### EXERCISE OBJECTIVE
Identify every line of the data that contains the string "highest", and copy each such line.

### RECORDS TO USE
··········

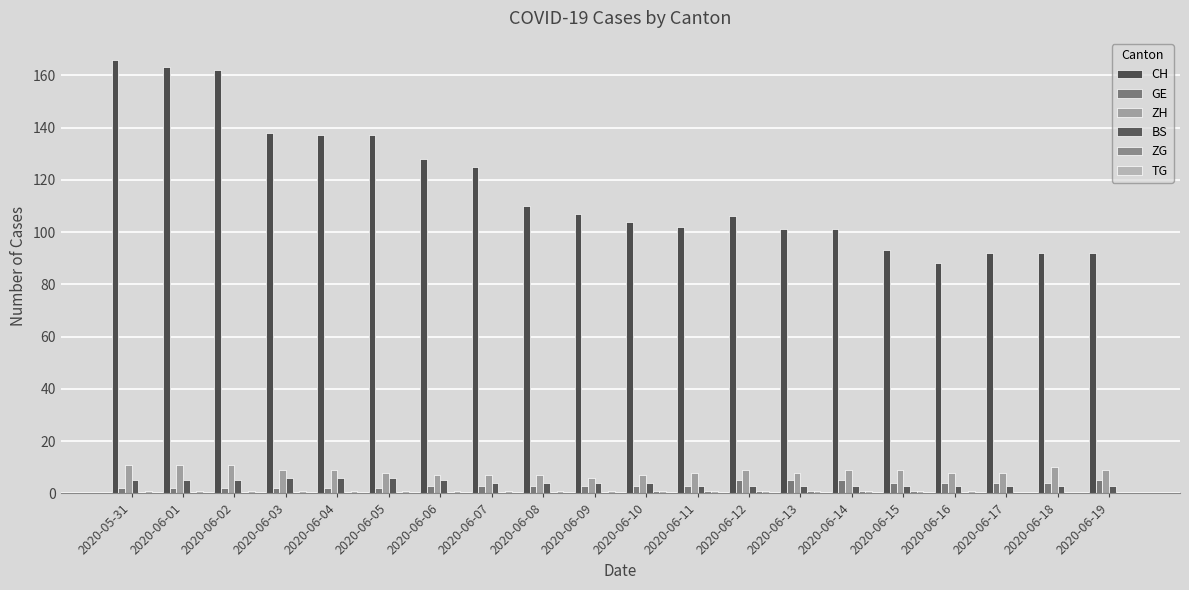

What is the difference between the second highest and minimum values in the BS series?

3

··········

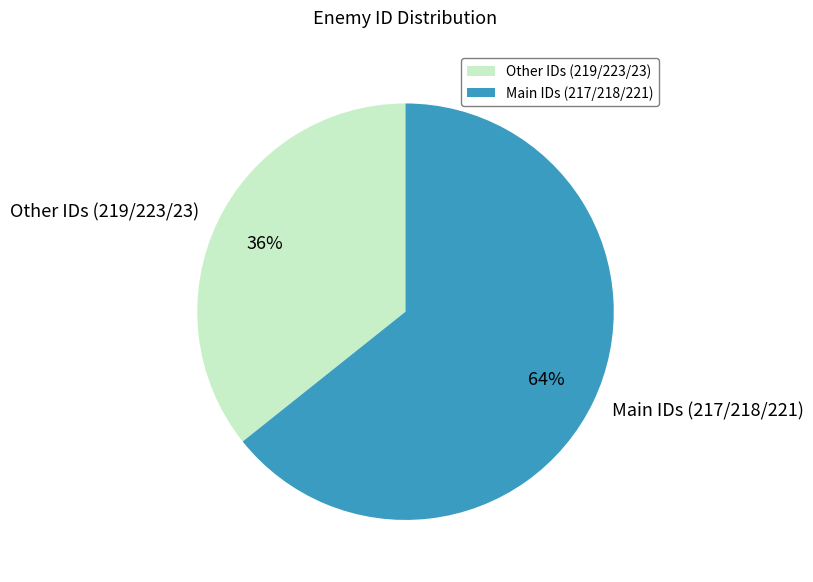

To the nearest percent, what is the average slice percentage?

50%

··········

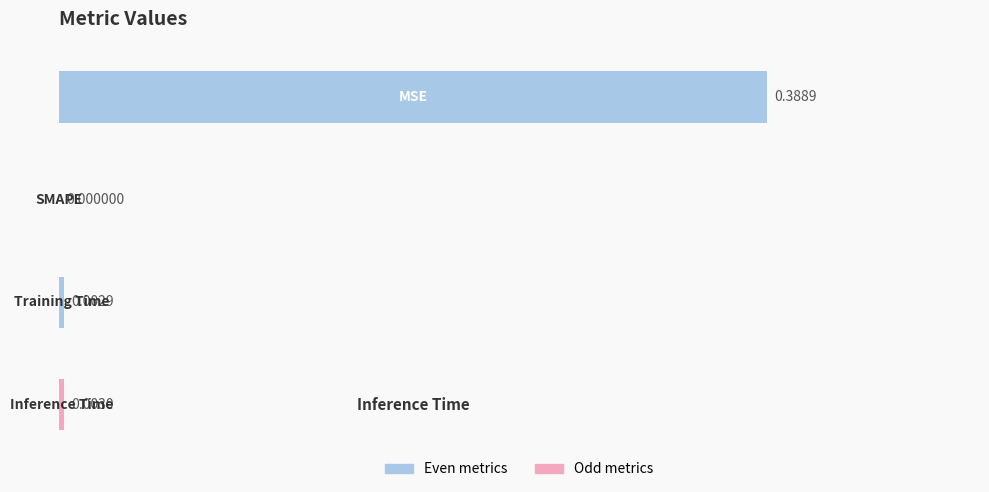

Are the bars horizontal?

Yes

··········

### TASK RESPONSE
What is the difference between the second highest and minimum values in the BS series?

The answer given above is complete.